Napping at work might be frowned upon in most offices, but experts think that's all about to change - and now there's a special device to help you take a short snooze at your desk whenever you need to recharge your batteries.
Called For The Rest, the screen acts as a partition between desks when not in use, folding down into an upright support with padded 'pillow' section where you can rest your head when you need a bit of shuteye. The lightweight net of the main frame cushions shoulders, while the felt centre support helps to block out office noise.
It's not available to buy yet, but will most likely be on sale once the design process is complete.
The screen was designed by Sharon Liverant, a former architecture student who used to take naps at his desk while pulling all-nighters. He now works at Israel-based design firm Joynout, but acknowledges that office culture needs to embrace naps for the product to be a success.
"The concept of a short nap at work must be a part of the firm's DNA in order for our product to be well integrated," says Liverant. "If this is the spirit of the office, the worker will feel comfortable taking a nap, without the need for privacy."
Liverant and his colleagues at Joynout were inspired by a trip to Hong Kong, where they found that it is common for people to fall asleep in public places.
"In almost every corner in town, toward noon time, you could see locals having a short nap," says Assaf Israel, CEO of Joynout. "Whether it was on a bench in the park, inside a public library, on the bus, on the metro - or even cleaning workers who fell asleep on the floor they just finished cleaning - I was pretty amazed by how easy it was for them to fall asleep that spontaneously in crowded public spaces, literally turning themselves off while being totally exposed."

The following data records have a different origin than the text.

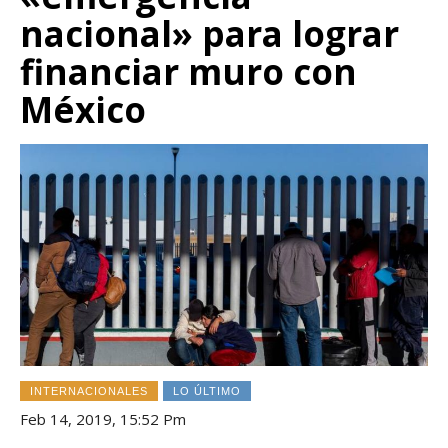
nacional» para lograr
financiar muro con
México
INTERNACIONALES
LO ÚLTIMO
Feb 14, 2019, 15:52 Pm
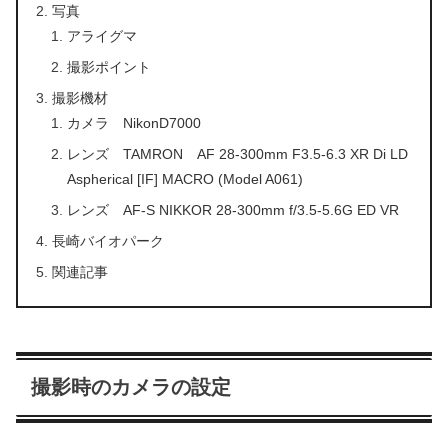
写真
アライグマ
撮影ポイント
撮影機材
カメラ NikonD7000
レンズ TAMRON AF 28-300mm F3.5-6.3 XR Di LD
Aspherical [IF] MACRO (Model A061)
レンズ AF-S NIKKOR 28-300mm f/3.5-5.6G ED VR
長崎バイオパーク
関連記事
撮影時のカメラの設定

Others are beginning to emphasize the importance of naps at work, too. Arianna Huffington, Editor-in-Chief of the Huffington Post Media Group, recently wrote a book about the importance of sleep, and predicts that office nap rooms are going to be “as common as conference rooms” in the next two years. She's been known to take naps at her desk, in full view of other employees, to encourage others to do the same.
There are plenty of studies which illustrate the benefits of naps, too; according to sleepfoundation.org, a quick nap can restore alertness, enhance performance, and reduce mistakes, while a study on NASA military pilots and astronauts found that a longer 40-minute nap improved performance by 34% and alertness 100%.
So, perhaps a device for sleeping at your desk isn't such a crazy idea after all - it might even be the future.